Mais Humaideh embraces Dr. Sahar Al Fahoum, her mentor in Syria at the CU School of Pharmacy.
Mais Humaideh was just a few days into her pharmacy courses and more than 6,000 miles from Syria when her world got just a little bit smaller earlier this month.
Humaideh is one of seven University of Colorado Skaggs School of Pharmacy and Pharmaceutical Sciences International-Trained PharmD (ITPD) students taking part in a monthlong on-campus session at the CU Anschutz Medical Campus.
During the ITPD orientation session, Humaideh learned that her favorite professor from home in Syria, Dr. Sahar Al Fahoum, was also in the Denver Metro area. As fate would have it, Al Fahoum's daughter, Sim Taleb, is an ITPD student in her final semesters and is in Denver completing Advanced Pharmacy Practice Experiential rotations.

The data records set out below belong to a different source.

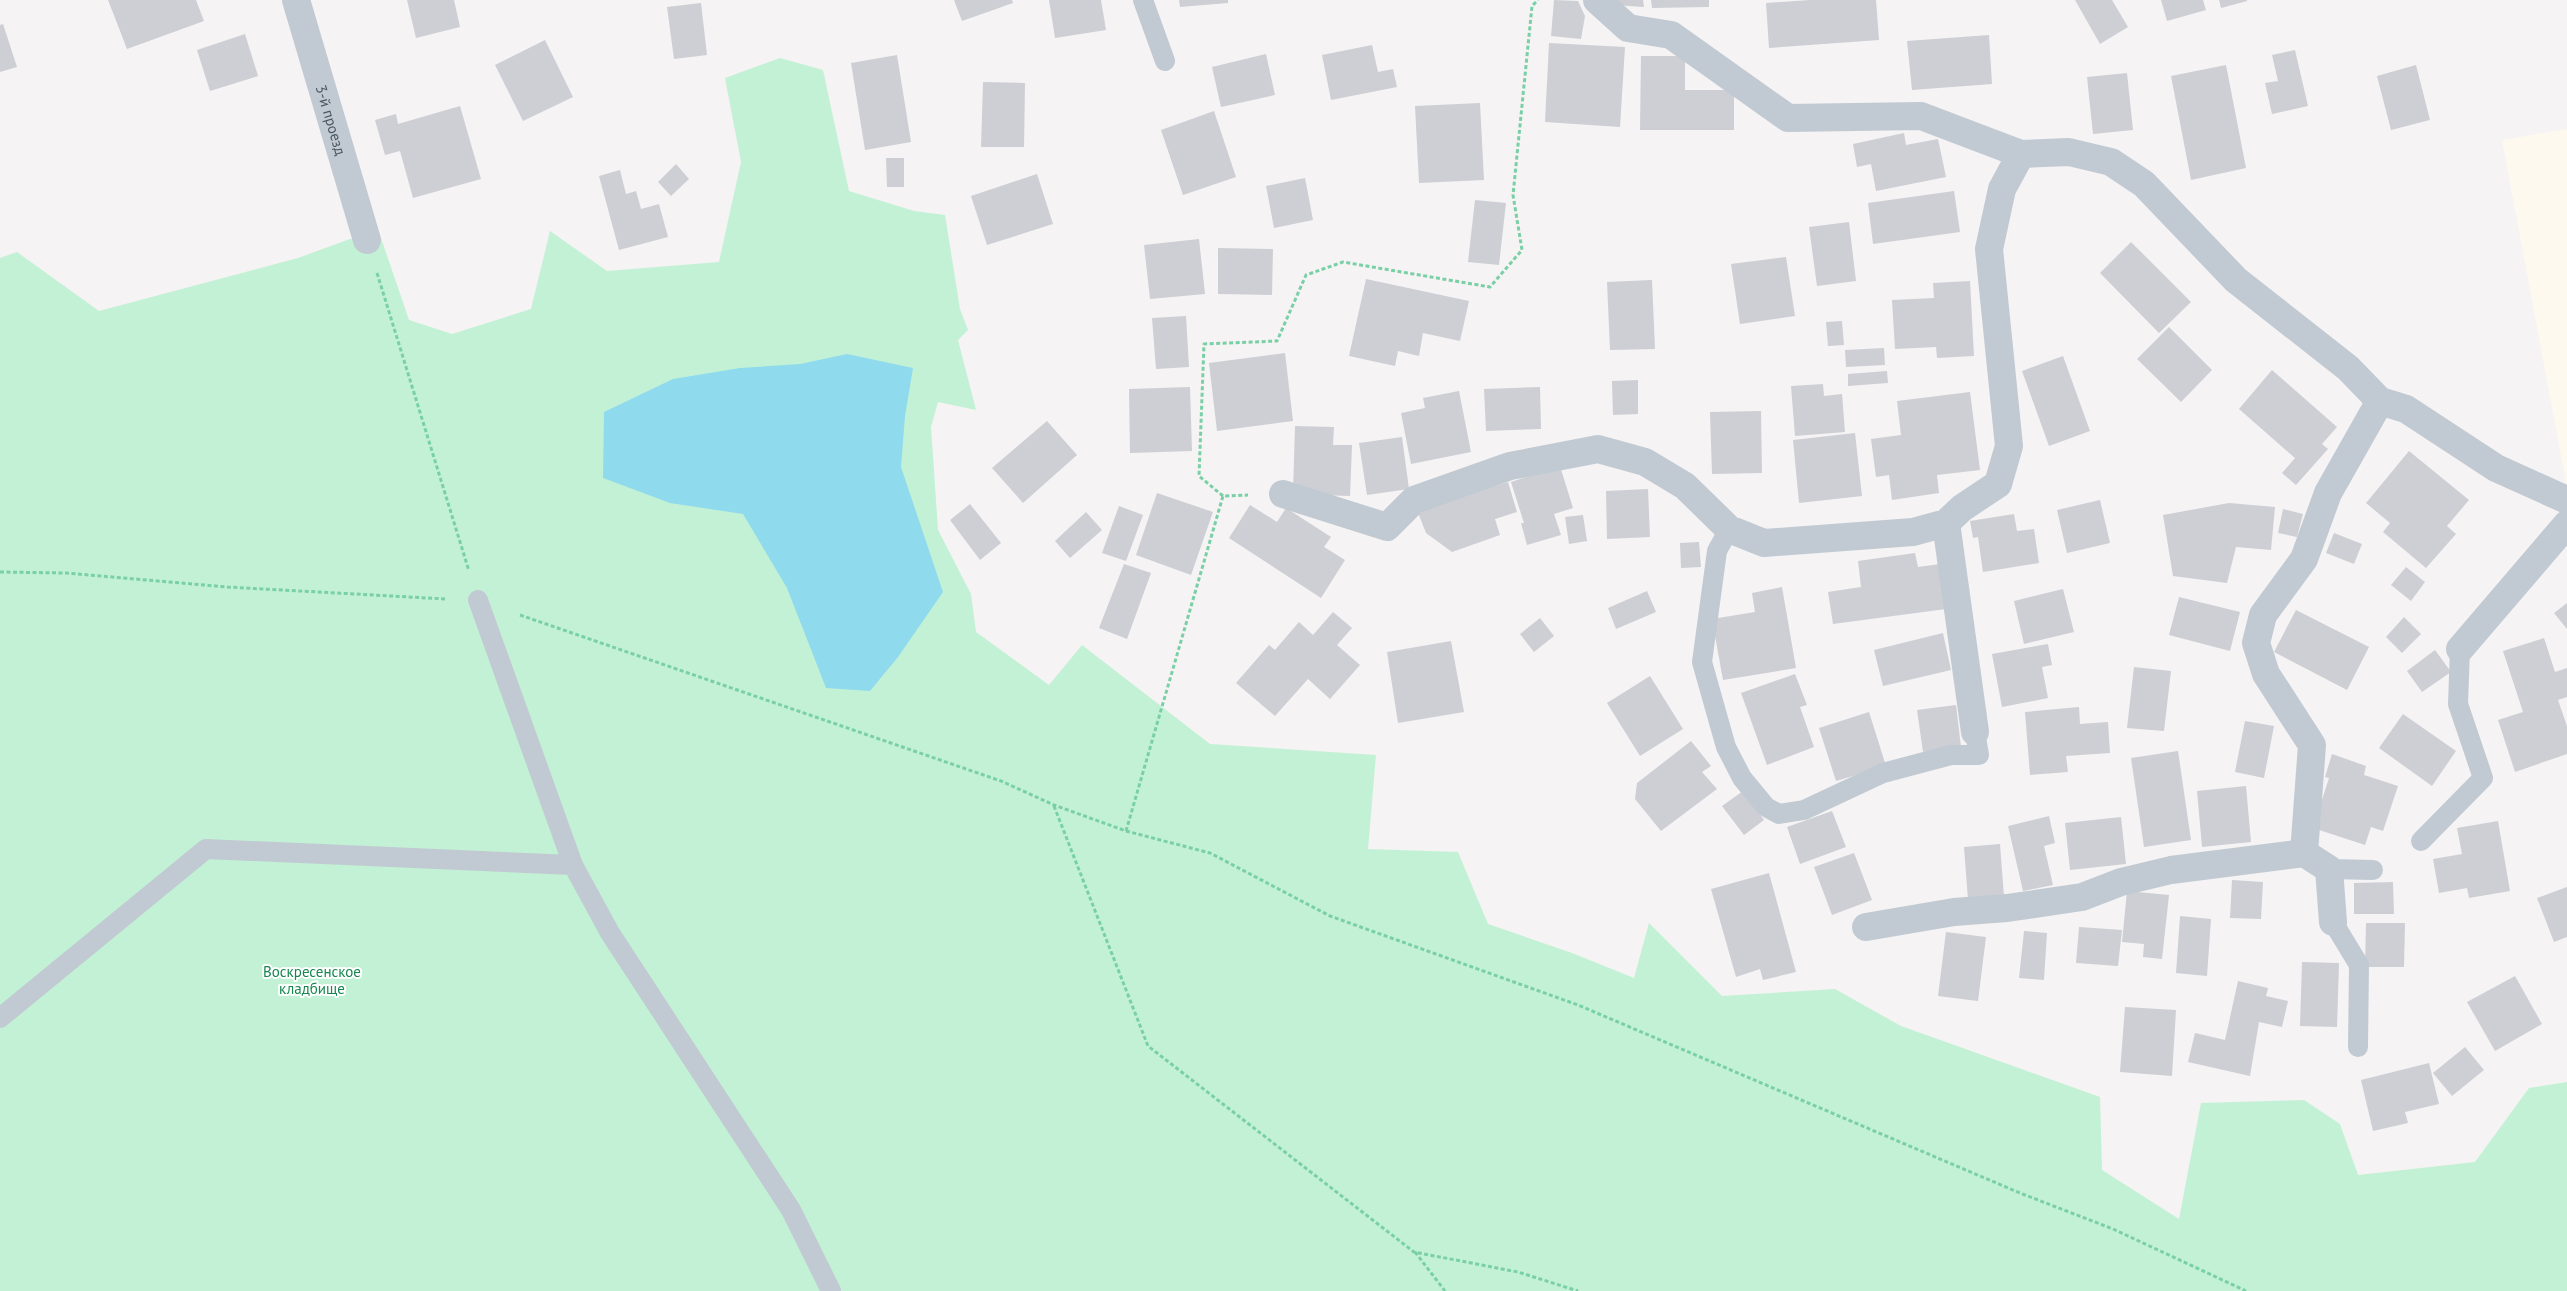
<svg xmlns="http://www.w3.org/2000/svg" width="2567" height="1291" viewBox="0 0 2567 1291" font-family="'PT Sans',sans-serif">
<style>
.commercial{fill:#fdf9ef}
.green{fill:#c3f1d5}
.water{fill:#90daee}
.building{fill:#cdcfd5}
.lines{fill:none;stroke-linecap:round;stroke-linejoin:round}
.path{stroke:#7ad0a6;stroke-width:3;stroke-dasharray:4 2.5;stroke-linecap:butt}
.lane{stroke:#c1cad2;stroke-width:20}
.street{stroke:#c1cad2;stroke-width:28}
.labels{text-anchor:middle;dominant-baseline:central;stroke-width:4;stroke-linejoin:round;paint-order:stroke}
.street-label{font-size:15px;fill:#4a5661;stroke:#fff}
.park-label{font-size:15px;fill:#17864f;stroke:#fff}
</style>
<rect width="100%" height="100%" fill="#f5f3f3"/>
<path class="commercial" d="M 2567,129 L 2567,488 L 2502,140 Z"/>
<path class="green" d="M 780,58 L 823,70 L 849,191 L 914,211 L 945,215 L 960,309 L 968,330 L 958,340 L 976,410 L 938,402 L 931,427 L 938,530 L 971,594 L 976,632 L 1049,685 L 1082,645 L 1210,744 L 1376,755 L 1368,849 L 1458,852 L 1488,924 L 1572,953 L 1634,978 L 1649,923 L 1722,996 L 1835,989 L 1901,1026 L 2100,1097 L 2102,1170 L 2179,1219 L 2201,1103 L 2304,1100 L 2340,1124 L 2358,1175 L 2475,1162 L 2529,1088 L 2567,1082 L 2567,1291 L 0,1291 L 0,258 L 17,252 L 99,311 L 298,258 L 350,239 L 381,238 L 409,320 L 452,334 L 531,309 L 550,231 L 607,271 L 719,262 L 741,162 L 725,78 Z"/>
<path class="water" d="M 847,354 L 913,368 L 905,416 L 901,467 L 943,592 L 898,657 L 870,691 L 826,688 L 787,588 L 743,514 L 670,503 L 603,478 L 604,412 L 673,379 L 740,368 L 800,364 Z"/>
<path class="building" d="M 108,0 L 196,0 L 204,21 L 127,49 Z
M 407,0 L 454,0 L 460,27 L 416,38 Z
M 954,0 L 1012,0 L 1013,3 L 962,21 Z
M 1049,0 L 1101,0 L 1106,30 L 1055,38 Z
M 1179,0 L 1228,0 L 1228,3 L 1180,7 Z
M 1554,0 L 1578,1 L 1585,16 L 1581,39 L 1551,36 Z
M 1610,0 L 1643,0 L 1644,7 L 1613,5 Z
M 1651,0 L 1709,0 L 1709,7 L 1652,8 Z
M 1810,0 L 1876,0 L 1879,40 L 1769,48 L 1766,3 Z
M 2075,0 L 2112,0 L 2128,27 L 2100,44 Z
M 2161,0 L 2203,0 L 2206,10 L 2167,21 Z
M 2219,0 L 2247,0 L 2247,1 L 2221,8 Z
M 701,3 L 707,55 L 674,59 L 667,7 Z
M 3,24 L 17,67 L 0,72 L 0,25 Z
M 245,34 L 258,76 L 210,91 L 197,50 Z
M 1989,35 L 1992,84 L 1912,90 L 1907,41 Z
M 545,40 L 573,97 L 523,121 L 495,65 Z
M 1549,43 L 1625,47 L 1620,127 L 1545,122 Z
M 1372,45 L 1378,72 L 1393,69 L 1397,87 L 1331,100 L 1322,55 Z
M 2295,50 L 2308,106 L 2272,114 L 2265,83 L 2278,81 L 2272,55 Z
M 1266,54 L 1275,95 L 1221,107 L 1212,67 Z
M 897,55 L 911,142 L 865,150 L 851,63 Z
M 1641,56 L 1685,56 L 1685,90 L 1734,90 L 1734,130 L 1640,130 Z
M 2226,65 L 2246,168 L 2191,180 L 2171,76 Z
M 2416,65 L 2430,120 L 2391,130 L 2377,76 Z
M 2127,73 L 2133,130 L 2093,134 L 2087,77 Z
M 983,82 L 1025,83 L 1024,147 L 981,147 Z
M 1480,103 L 1484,180 L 1419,183 L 1415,106 Z
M 460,106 L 481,179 L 413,198 L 400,151 L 385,155 L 375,120 L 396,114 L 398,124 Z
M 1214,111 L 1236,177 L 1183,195 L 1161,130 Z
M 1904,133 L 1906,145 L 1938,139 L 1946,177 L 1876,191 L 1871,164 L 1857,167 L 1853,144 Z
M 886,158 L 904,158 L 904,187 L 887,187 Z
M 676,164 L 689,179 L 671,196 L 658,182 Z
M 620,170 L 626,194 L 636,191 L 641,209 L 659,204 L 668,237 L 619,250 L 599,176 Z
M 1037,174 L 1053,224 L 987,245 L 971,196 Z
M 1305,178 L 1313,220 L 1274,228 L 1266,186 Z
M 1954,191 L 1960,232 L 1873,244 L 1868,203 Z
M 1475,200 L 1506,203 L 1499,265 L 1468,262 Z
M 1849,222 L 1856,281 L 1817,286 L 1809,227 Z
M 1199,239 L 1205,294 L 1150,299 L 1144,245 Z
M 2131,242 L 2191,302 L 2159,333 L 2100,273 Z
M 1218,248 L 1273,249 L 1272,295 L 1218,294 Z
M 1786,257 L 1795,316 L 1740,324 L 1731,264 Z
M 1366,279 L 1469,301 L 1460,341 L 1423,333 L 1419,356 L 1398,351 L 1395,366 L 1349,356 Z
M 1652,280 L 1655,349 L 1610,350 L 1607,282 Z
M 1970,281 L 1974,356 L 1937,358 L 1936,347 L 1895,349 L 1892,300 L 1934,298 L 1933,283 Z
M 1186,316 L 1189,367 L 1156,369 L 1152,318 Z
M 1842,321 L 1844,345 L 1828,346 L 1826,322 Z
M 2169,327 L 2212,370 L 2181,402 L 2137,359 Z
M 1884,348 L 1885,365 L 1846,367 L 1845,350 Z
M 1285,353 L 1293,421 L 1217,431 L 1209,363 Z
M 2063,356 L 2090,431 L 2049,446 L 2022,371 Z
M 2272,370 L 2337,427 L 2322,444 L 2328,449 L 2296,485 L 2282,473 L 2295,458 L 2239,409 Z
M 1887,371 L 1888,383 L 1848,386 L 1848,374 Z
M 1638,380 L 1638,414 L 1613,415 L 1612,381 Z
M 1823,384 L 1824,396 L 1842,394 L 1845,432 L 1795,436 L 1791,386 Z
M 1190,387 L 1192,451 L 1130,453 L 1129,389 Z
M 1540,387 L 1541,429 L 1486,431 L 1484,389 Z
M 1459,391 L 1471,452 L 1411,464 L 1401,413 L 1425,408 L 1423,398 Z
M 1970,392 L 1980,470 L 1937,475 L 1939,493 L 1892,500 L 1889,475 L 1876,477 L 1871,439 L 1901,435 L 1897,401 Z
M 1761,411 L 1762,473 L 1712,474 L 1710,412 Z
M 1047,421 L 1077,455 L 1023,503 L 992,468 Z
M 1295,426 L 1334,427 L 1333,445 L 1352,445 L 1350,496 L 1293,494 Z
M 1855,433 L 1862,496 L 1799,503 L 1793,440 Z
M 1402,437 L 1409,489 L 1367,495 L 1359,443 Z
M 2409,451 L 2469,500 L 2447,526 L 2456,534 L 2426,568 L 2383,532 L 2390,523 L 2366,503 Z
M 1560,466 L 1573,508 L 1554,514 L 1561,535 L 1527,545 L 1521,523 L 1524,523 L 1511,482 Z
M 1508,482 L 1517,512 L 1495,519 L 1500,535 L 1452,552 L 1426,533 L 1417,510 Z
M 1648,489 L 1650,537 L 1607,539 L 1606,491 Z
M 1157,493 L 1213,512 L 1191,575 L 1136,555 Z
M 2100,500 L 2110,543 L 2067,553 L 2057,510 Z
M 2229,503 L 2275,507 L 2271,550 L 2236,547 L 2227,583 L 2173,576 L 2163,515 Z
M 970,504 L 1001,543 L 980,560 L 950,520 Z
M 1250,505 L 1277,522 L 1286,508 L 1331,537 L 1324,547 L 1345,560 L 1321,598 L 1229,538 Z
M 1119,506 L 1143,515 L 1126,561 L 1102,553 Z
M 2283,509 L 2303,514 L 2297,537 L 2278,533 Z
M 1086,512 L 1102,530 L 1070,558 L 1055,541 Z
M 2014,514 L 2017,531 L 2034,529 L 2039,563 L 1983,572 L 1978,537 L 1973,538 L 1970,521 Z
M 1583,515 L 1587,541 L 1569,544 L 1565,517 Z
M 2334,533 L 2362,544 L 2354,564 L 2326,553 Z
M 1699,542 L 1701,567 L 1681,568 L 1680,543 Z
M 1915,553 L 1918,567 L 1940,564 L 1946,609 L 1833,624 L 1828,592 L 1861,587 L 1858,561 Z
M 1124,564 L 1151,573 L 1127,639 L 1099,628 Z
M 2406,567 L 2425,582 L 2411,601 L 2391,585 Z
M 1782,587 L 1796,668 L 1723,680 L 1712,619 L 1755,612 L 1752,593 Z
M 2063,589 L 2074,632 L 2024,644 L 2014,601 Z
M 1647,591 L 1656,612 L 1616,629 L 1608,608 Z
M 2179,597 L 2240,612 L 2230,651 L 2169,635 Z
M 2567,603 L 2567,629 L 2554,613 Z
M 2296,610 L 2369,647 L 2347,690 L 2274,652 Z
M 1333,612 L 1352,628 L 1337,645 L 1360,665 L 1330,699 L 1308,679 L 1275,716 L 1236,683 L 1269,645 L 1275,650 L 1299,622 L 1313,635 Z
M 2404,617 L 2421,634 L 2402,653 L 2386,637 Z
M 1540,618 L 1554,636 L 1534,652 L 1520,634 Z
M 1943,633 L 1951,670 L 1883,686 L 1874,650 Z
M 2544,638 L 2555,672 L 2567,668 L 2567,697 L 2558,700 L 2567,726 L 2567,754 L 2515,772 L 2498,720 L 2523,712 L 2503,651 Z
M 1451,641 L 1464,712 L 1398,723 L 1387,652 Z
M 2048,644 L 2052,665 L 2042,667 L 2048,698 L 2002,707 L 1992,654 Z
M 2435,650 L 2451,672 L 2422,692 L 2407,671 Z
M 2134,667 L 2171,671 L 2164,731 L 2127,728 Z
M 1795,674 L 1807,705 L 1800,707 L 1814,747 L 1767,765 L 1741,693 Z
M 1650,676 L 1683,729 L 1640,756 L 1607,703 Z
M 1956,705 L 1961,747 L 1923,752 L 1917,710 Z
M 2079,707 L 2080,724 L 2108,722 L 2110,753 L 2066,756 L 2068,772 L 2030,775 L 2025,712 Z
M 1869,712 L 1886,766 L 1836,781 L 1819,728 Z
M 2403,714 L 2456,751 L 2432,786 L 2379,748 Z
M 2245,721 L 2274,726 L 2264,778 L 2235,772 Z
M 1691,741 L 1711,766 L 1702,772 L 1717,789 L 1661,831 L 1635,799 L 1637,783 Z
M 2178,751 L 2191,840 L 2144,847 L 2131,758 Z
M 2332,754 L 2366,766 L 2364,775 L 2398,786 L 2383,831 L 2371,827 L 2365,845 L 2313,828 L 2329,778 L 2325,777 Z
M 2246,786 L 2251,842 L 2202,847 L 2197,791 Z
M 1743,791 L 1764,820 L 1744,835 L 1722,806 Z
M 1832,811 L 1846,847 L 1800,864 L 1787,827 Z
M 2049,816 L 2055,843 L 2044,846 L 2053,885 L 2023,891 L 2008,826 Z
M 2121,817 L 2126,864 L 2070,870 L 2065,823 Z
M 2498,821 L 2510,891 L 2469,898 L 2467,888 L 2439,893 L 2433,859 L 2462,854 L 2457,828 Z
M 2000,844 L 2004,897 L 1968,900 L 1964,847 Z
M 1854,853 L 1872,900 L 1832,915 L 1814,867 Z
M 1769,873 L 1796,972 L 1763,980 L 1760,969 L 1736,977 L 1711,889 Z
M 2232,880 L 2263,882 L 2261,919 L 2230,918 Z
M 2393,882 L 2394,914 L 2354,914 L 2354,883 Z
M 2567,887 L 2567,937 L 2554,942 L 2537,898 Z
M 2127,891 L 2169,895 L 2162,959 L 2143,957 L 2144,944 L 2122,942 Z
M 2180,916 L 2211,919 L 2207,976 L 2176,973 Z
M 2366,923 L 2405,923 L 2404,967 L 2365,967 Z
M 2079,927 L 2122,930 L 2118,966 L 2076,963 Z
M 2024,931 L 2047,933 L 2044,980 L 2019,978 Z
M 1946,932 L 1986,937 L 1978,1001 L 1938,996 Z
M 2302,962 L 2339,963 L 2337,1027 L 2300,1026 Z
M 2515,976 L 2542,1024 L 2495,1051 L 2467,1002 Z
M 2238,981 L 2268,988 L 2266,996 L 2288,1001 L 2282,1027 L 2259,1022 L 2250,1076 L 2188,1062 L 2195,1033 L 2225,1040 Z
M 2125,1007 L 2176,1010 L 2172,1076 L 2120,1072 Z
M 2465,1047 L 2484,1070 L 2452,1096 L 2433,1073 Z
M 2429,1063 L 2439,1104 L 2405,1112 L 2408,1123 L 2373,1131 L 2361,1080 Z"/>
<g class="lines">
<path class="path" d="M 377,273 L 469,571
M 1223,496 L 1199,476 L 1204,344 L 1277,341 L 1306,275 L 1343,262 L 1490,287 L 1522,250 L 1513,195 L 1532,6 L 1538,0
M 0,572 L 66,573 L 227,587 L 446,599
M 520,615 L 1001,781 L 1054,805 L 1126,831 L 1210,853 L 1330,916 L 1578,1005 L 2020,1193 L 2113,1229 L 2246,1291
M 1054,806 L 1148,1046 L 1414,1252 L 1518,1272 L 1578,1291
M 1126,831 L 1223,496 L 1248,495
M 1415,1252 L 1445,1291"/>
<path class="lane" d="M 1143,0 L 1165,61
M 1729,529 L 1717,551 L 1702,662 L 1726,747 L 1742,778 L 1766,807 L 1779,814 L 1804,810 L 1883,773 L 1951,755 L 1979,755 L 1975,732
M 478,600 L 573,865 L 610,933 L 791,1210 L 831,1291
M 2421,841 L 2483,778 L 2458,704 L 2460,649
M 2329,869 L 2373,870
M 2333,922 L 2359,965 L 2358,1047
M 0,1018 L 206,849 L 573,865"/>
<g class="street">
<path id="s1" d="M 296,0 L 367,240"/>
<path d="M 1597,0 L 1628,28 L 1671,35 L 1788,118 L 1921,116 L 2021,154 L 2069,152 L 2111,162 L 2144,184 L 2236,280 L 2348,368 L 2380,401 L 2406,409 L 2496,468 L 2567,500"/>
<path d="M 1283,494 L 1387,527 L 1414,500 L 1510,466 L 1598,449 L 1645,462 L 1685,486 L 1729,529 L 1764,543 L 1913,532 L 1946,523 L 1962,508 L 1998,484 L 2009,446 L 1989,249 L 2002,189 L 2021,154"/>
<path d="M 1946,523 L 1975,732"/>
<path d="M 2460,649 L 2567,524"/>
<path d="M 2333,922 L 2329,869 L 2304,853 L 2312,745 L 2266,674 L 2256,643 L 2263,615 L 2304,559 L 2328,493 L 2380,401"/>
<path d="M 1866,927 L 1954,912 L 2007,908 L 2082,897 L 2121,882 L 2171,870 L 2304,853"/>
</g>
</g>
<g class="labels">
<g class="street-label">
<text stroke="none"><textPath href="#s1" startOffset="125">3-й проезд</textPath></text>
</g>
<g class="park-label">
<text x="312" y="971">Воскресенское<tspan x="312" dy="17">кладбище</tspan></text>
</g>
</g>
</svg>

CU Pharmacy Distance Degrees and Programs Director Dr. Shaun Gleason facilitated a brief hug-and-smile-filled reunion between Humaideh and her beloved professor, connecting them for first time since 2012.
"I was just so surprised,” Humaideh said. "I always looked at Dr. Al Fahoum as a great example to me.”
The ITPD program requires that students possess a bachelor's degree in pharmacy and have a desire to expand pharmacy in their home countries. Humaideh earned her bachelor's degree in pharmacy in 2012. That's where she worked closely with Dr. Al Fahoum.
During the four weeks that ITPD students are on campus in the summer, they take classes and participate in introductory pharmacy practice experiences.
Humaideh, who graduated with a pharmacy degree from the University of Kalamoon in Syria, wants to expand her pharmacy education further so that one day, she can bring her training back home.
“To me, a PharmD is really important," she said. "PharmD is really about building my country.”
Back home, Humaideh saw healthcare — and many other systems — break apart during the Syrian crisis.
Humaideh’s goal is to use her ITPD training to transform healthcare access in her home country of Syria.
“I just believe that all people deserve a good life. Where you are and where you’re from makes a big difference,” she said. “I think everyone should have access to good healthcare.”